──────── Material supplied
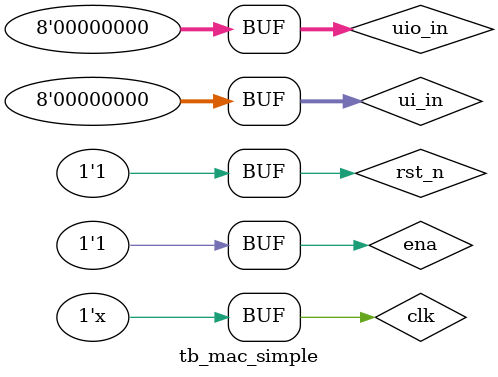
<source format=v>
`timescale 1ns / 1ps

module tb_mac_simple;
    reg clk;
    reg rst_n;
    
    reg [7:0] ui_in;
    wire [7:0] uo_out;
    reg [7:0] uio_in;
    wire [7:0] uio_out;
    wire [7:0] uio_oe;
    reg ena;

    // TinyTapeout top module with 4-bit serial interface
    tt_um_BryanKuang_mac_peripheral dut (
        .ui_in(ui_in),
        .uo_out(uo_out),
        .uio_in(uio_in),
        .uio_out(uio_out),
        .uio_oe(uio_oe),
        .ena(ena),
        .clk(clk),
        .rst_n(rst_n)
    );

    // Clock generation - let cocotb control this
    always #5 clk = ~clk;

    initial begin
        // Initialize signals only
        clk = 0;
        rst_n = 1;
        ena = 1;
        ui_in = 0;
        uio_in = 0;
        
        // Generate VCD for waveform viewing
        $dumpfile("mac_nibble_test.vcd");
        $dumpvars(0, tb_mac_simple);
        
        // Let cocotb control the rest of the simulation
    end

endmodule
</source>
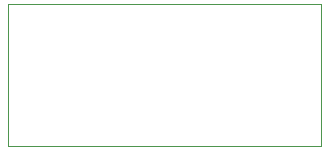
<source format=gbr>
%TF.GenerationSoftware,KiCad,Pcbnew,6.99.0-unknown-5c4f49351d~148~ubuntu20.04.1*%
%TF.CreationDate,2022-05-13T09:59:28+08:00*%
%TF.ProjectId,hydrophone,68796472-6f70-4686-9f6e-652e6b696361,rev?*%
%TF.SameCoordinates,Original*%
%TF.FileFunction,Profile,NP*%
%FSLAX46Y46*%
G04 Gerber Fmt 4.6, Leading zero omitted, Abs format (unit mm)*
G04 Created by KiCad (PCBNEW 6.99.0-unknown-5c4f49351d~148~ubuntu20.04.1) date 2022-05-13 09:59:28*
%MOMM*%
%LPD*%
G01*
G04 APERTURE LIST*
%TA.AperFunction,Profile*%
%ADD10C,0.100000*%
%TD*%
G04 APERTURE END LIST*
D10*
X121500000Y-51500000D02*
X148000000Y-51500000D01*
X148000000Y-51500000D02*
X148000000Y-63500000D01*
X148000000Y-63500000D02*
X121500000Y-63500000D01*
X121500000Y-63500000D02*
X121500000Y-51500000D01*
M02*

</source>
────────────────
What you have to do — Transcribe each line above exactly, pictures excluded.

Output of the exercise —
<source format=v>
`timescale 1ns / 1ps

module tb_mac_simple;
    reg clk;
    reg rst_n;
    
    reg [7:0] ui_in;
    wire [7:0] uo_out;
    reg [7:0] uio_in;
    wire [7:0] uio_out;
    wire [7:0] uio_oe;
    reg ena;

    // TinyTapeout top module with 4-bit serial interface
    tt_um_BryanKuang_mac_peripheral dut (
        .ui_in(ui_in),
        .uo_out(uo_out),
        .uio_in(uio_in),
        .uio_out(uio_out),
        .uio_oe(uio_oe),
        .ena(ena),
        .clk(clk),
        .rst_n(rst_n)
    );

    // Clock generation - let cocotb control this
    always #5 clk = ~clk;

    initial begin
        // Initialize signals only
        clk = 0;
        rst_n = 1;
        ena = 1;
        ui_in = 0;
        uio_in = 0;
        
        // Generate VCD for waveform viewing
        $dumpfile("mac_nibble_test.vcd");
        $dumpvars(0, tb_mac_simple);
        
        // Let cocotb control the rest of the simulation
    end

endmodule
</source>
<source format=gbr>
%TF.GenerationSoftware,KiCad,Pcbnew,6.99.0-unknown-5c4f49351d~148~ubuntu20.04.1*%
%TF.CreationDate,2022-05-13T09:59:28+08:00*%
%TF.ProjectId,hydrophone,68796472-6f70-4686-9f6e-652e6b696361,rev?*%
%TF.SameCoordinates,Original*%
%TF.FileFunction,Profile,NP*%
%FSLAX46Y46*%
G04 Gerber Fmt 4.6, Leading zero omitted, Abs format (unit mm)*
G04 Created by KiCad (PCBNEW 6.99.0-unknown-5c4f49351d~148~ubuntu20.04.1) date 2022-05-13 09:59:28*
%MOMM*%
%LPD*%
G01*
G04 APERTURE LIST*
%TA.AperFunction,Profile*%
%ADD10C,0.100000*%
%TD*%
G04 APERTURE END LIST*
D10*
X121500000Y-51500000D02*
X148000000Y-51500000D01*
X148000000Y-51500000D02*
X148000000Y-63500000D01*
X148000000Y-63500000D02*
X121500000Y-63500000D01*
X121500000Y-63500000D02*
X121500000Y-51500000D01*
M02*

</source>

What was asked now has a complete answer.